In all, 293,760 out of the 587,529 images (49.99%) contained at least one recognized object and there were 1,547,085 total recognized objects of 81 types. Just under 86% of airtime contained at least one person, capturing the centrality of people to television news. Ties were found in 28% of airtime, reflecting the density of formal suit-and-tie dress, with 15.5% of airtime containing a chair, 9.2% a cup and 3.9% a potted plant, reflecting its ubiquity as decor.

To examine the labels in more detail, we'll create a Perl script to parse the results.

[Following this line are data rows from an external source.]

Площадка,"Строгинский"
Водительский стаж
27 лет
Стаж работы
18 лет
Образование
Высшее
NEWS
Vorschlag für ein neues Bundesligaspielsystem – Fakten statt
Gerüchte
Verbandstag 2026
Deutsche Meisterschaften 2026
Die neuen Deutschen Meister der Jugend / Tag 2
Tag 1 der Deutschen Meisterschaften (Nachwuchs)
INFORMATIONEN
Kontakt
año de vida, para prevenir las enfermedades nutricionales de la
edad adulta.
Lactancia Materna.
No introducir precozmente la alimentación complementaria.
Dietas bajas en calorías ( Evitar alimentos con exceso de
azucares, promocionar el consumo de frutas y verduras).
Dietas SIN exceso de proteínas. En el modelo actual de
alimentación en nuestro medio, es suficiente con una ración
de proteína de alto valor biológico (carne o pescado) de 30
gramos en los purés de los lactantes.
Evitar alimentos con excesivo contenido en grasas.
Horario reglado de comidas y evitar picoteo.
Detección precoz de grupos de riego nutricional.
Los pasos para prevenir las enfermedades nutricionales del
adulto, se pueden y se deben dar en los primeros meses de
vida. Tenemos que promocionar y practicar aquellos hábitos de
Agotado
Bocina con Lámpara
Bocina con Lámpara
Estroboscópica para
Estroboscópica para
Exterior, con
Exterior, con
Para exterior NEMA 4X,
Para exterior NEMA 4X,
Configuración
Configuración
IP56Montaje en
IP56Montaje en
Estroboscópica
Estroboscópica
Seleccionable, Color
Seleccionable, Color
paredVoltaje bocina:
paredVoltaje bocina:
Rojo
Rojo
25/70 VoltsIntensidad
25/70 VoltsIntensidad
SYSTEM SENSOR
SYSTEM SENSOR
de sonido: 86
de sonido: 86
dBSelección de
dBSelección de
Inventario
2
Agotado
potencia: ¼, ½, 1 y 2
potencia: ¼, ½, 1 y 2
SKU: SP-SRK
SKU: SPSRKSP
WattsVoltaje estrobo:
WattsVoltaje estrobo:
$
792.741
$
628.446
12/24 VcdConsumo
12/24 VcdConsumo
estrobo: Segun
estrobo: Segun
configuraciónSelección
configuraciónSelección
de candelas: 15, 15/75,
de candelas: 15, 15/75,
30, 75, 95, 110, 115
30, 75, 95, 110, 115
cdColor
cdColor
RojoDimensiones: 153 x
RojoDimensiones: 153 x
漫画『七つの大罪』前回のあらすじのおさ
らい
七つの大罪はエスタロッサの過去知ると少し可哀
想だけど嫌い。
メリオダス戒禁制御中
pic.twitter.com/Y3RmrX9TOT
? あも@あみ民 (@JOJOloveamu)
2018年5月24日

Save the following script to "parseyololabels.pl":

#!/usr/bin/perl

opendir(DIR, $ARGV[0]);
while(readdir(DIR)) {
    if ($_!~/\.labels/) { next; };
    ($date) = $_=~/_(\d\d\d\d\d\d\d\d)_/; $DATES{$date}++;    
    my $buf; open(FILE, "$ARGV[0]/$_"); read(FILE, $buf, (-s FILE)); close(FILE);
    
    my %hash;
    while($buf=~/\d+\s+([a-z].*)/g) { $label = $1; $label=~s/\s+$//; if ($label=~/\]/) { next;};  $LABELSBYDATE{$date}{$label}++; $LABELS{$label}++; $hash{$label}=1; $CNT_LABELSTOT++; };
    #there might be multiple "person" labels per image, so make a tally that is per-image/airtime as well.
    foreach (keys %hash) { $LABELSBYDATE_AIRTIME{$date}{$_}++; $LABELS_AIRTIME{$_}++; }; #counts each label once per image...
    $CNT_FRAMES++;
        
    if ($counter++ % 10000 == 0) { print "Processing Labels $counter...\n"; };
    #if ($counter > 10000) { last; };
}
closedir(DIR);

print "Writing Output...\n";
@DATES = sort {$a <=> $b} keys %DATES;
@LABELS = sort keys %LABELS;

open(OUT, ">./TOTALS_BYLABEL.csv");
print OUT "TOTAL,$CNT_LABELSTOT\n";
foreach (sort {$LABELS{$b} <=> $LABELS{$a}} keys %LABELS) {
    print OUT "$_,$LABELS{$_}\n";
}
close(OUT);

open(OUT, ">./TOTALS_BYAIRTIME.csv");
print OUT "TOTAL,$CNT_FRAMES\n";
foreach (sort {$LABELS_AIRTIME{$b} <=> $LABELS_AIRTIME{$a}} keys %LABELS_AIRTIME) {
    print OUT "$_,$LABELS_AIRTIME{$_}\n";
}
close(OUT);

open(OUT, ">./TIMELINE_BYLABEL.csv");
my $row; foreach (@DATES) { $row.=",$_"; }; print OUT $row . "\n";
foreach $label (@LABELS) {
    my $row = $label; foreach $date (@DATES) { $row.=",$LABELSBYDATE{$date}{$label}"; }; print OUT $row . "\n";
}
close(OUT);

open(OUT, ">./TIMELINE_BYAIRTIME.csv");
my $row; foreach (@DATES) { $row.=",$_"; }; print OUT $row . "\n";
foreach $label (@LABELS) {
    my $row = $label; foreach $date (@DATES) { $row.=",$LABELSBYDATE_AIRTIME{$date}{$label}"; }; print OUT $row . "\n";
}
close(OUT);

And run it:

chmod 755 ./parseyololabels.pl
time ./parseyololabels.pl ./LABELS/

It generates several files, including label-level summaries and a timeline:

You can see a treemap breakdown of the labels by number of appearances:

Looking at the labels over time as a percentage of labels each day in a stacked area graph, the dominance of "person" remains relatively consistent over time, though  "tie" does fade on certain days and "book" seems to have high and low-density days.

We hope this gives you an idea of just how easy it is to run highly advanced computer vision analyses at scale over television news using the Visual Explorer!